Compressing Postgres Data?
Under the hood, Postgres does some data compression for anything exceeding a certain size threshold. Learn about the Postgres Page and TOAST.
Table of Contents 📖
TOAST
Postgres has a built-in feature called TOAST (The Oversized-Attribute Storage Technique), that automatically compresses large data types (TEXT, JSONB, etc.) when they exceed a certain size threshold. This is done automatically by Postgres. As a demonstration, consider the following SQL. This inserts around 1 million characters into a row. This is a very large string so Postgres will automatically compress the data.
WARNING: The data types subjected to TOAST are primarily variable-length ones like TEXT.
CREATE TABLE example_table (
id SERIAL PRIMARY KEY,
large_text_column TEXT
);
-- Insert a large text string
INSERT INTO example_table (large_text_column)
VALUES (repeat('a', 1000000)); -- 1 million characters
Postgres Pages
This size limit comes from the Postgres page, a disk storage mechanism that is limited to 8kb in size. When data does not fit into a page, TOAST kicks in. TOAST will first compress the data, but if the data is still too large then it will be broken up. In other words, Postgres will carry out compression first and out-of-line storage next, if compression is not enough. We can see how large this data is by inspecting the size of the table.

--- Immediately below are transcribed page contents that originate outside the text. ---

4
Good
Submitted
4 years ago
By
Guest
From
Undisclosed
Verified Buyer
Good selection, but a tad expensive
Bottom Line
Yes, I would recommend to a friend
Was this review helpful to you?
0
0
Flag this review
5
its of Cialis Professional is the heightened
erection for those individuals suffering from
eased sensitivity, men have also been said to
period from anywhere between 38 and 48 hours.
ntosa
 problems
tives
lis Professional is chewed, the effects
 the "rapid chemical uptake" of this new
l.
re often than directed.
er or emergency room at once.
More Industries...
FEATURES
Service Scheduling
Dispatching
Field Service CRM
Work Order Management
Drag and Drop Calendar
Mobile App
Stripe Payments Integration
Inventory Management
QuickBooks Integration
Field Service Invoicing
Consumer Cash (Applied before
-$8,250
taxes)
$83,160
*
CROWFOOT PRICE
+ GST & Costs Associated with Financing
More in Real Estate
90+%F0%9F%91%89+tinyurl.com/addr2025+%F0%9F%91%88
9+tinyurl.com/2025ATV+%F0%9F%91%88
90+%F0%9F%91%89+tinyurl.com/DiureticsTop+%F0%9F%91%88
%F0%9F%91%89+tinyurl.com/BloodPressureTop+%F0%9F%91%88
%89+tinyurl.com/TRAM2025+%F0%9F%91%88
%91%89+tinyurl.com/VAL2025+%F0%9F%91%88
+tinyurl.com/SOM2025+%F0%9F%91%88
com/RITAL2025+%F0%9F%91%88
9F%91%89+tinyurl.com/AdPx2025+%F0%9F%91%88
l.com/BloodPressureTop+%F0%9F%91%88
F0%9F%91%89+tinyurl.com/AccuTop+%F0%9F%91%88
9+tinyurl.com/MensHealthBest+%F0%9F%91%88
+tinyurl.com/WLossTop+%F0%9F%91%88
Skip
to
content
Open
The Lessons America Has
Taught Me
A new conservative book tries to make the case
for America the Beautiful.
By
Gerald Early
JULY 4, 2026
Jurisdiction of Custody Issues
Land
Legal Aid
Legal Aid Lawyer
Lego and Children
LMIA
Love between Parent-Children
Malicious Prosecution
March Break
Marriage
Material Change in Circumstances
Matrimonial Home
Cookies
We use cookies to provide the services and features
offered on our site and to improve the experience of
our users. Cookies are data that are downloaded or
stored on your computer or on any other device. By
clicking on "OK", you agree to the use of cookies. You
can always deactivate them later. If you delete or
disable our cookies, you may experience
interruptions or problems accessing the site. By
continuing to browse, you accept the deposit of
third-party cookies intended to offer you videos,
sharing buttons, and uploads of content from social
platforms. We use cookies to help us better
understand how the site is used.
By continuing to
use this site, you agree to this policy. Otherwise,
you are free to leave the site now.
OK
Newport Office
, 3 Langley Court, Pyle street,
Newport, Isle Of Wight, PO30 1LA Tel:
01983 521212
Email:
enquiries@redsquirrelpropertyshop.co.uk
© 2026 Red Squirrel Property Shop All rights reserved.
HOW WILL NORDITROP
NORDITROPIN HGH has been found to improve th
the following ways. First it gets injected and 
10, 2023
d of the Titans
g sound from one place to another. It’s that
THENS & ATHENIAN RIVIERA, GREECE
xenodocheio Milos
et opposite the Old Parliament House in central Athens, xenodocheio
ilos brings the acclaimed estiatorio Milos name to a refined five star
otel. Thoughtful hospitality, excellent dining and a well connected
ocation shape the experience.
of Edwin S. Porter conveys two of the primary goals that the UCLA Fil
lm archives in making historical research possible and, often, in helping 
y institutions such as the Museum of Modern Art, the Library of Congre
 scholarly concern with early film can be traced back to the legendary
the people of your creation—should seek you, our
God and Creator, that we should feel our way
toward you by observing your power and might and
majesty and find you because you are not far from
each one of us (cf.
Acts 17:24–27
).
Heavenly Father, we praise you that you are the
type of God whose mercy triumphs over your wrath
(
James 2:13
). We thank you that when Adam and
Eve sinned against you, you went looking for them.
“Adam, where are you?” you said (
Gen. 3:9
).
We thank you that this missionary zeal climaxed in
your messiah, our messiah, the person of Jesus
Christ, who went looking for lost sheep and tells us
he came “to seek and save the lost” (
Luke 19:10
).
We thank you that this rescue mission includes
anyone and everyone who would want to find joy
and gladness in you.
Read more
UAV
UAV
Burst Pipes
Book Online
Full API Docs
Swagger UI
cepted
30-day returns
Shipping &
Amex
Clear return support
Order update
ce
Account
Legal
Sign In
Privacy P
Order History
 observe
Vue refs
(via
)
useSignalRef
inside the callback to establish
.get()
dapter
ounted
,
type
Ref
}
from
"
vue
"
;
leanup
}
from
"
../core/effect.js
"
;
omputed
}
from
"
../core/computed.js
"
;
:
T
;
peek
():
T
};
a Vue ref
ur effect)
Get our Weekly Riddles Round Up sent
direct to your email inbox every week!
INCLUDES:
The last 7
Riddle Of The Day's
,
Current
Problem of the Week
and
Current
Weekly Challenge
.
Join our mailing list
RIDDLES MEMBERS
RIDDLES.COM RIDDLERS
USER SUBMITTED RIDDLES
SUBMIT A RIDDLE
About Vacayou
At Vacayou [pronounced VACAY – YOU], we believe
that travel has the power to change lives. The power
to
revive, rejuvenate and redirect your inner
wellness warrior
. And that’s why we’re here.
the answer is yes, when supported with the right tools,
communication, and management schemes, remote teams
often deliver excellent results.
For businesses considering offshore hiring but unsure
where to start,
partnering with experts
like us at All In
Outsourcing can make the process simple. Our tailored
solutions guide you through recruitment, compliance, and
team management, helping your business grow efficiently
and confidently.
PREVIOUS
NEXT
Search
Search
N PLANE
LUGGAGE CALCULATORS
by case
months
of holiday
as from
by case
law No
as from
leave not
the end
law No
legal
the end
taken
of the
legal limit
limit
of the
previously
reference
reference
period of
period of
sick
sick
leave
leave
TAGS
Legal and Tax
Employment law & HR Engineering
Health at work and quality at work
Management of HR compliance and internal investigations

SELECT pg_size_pretty(pg_total_relation_size('example_table'));
Database Overgrowth
Sadly, TOAST is more so for managing large values and less for preventing database overgrowth. In other words, TOAST won't help decrease the size of your database from 20TB to 5TB. It also carries some overhead. To prevent a database from overgrowing, I would recommend you look into partitioning, serverless solutions, vertical scaling, and more.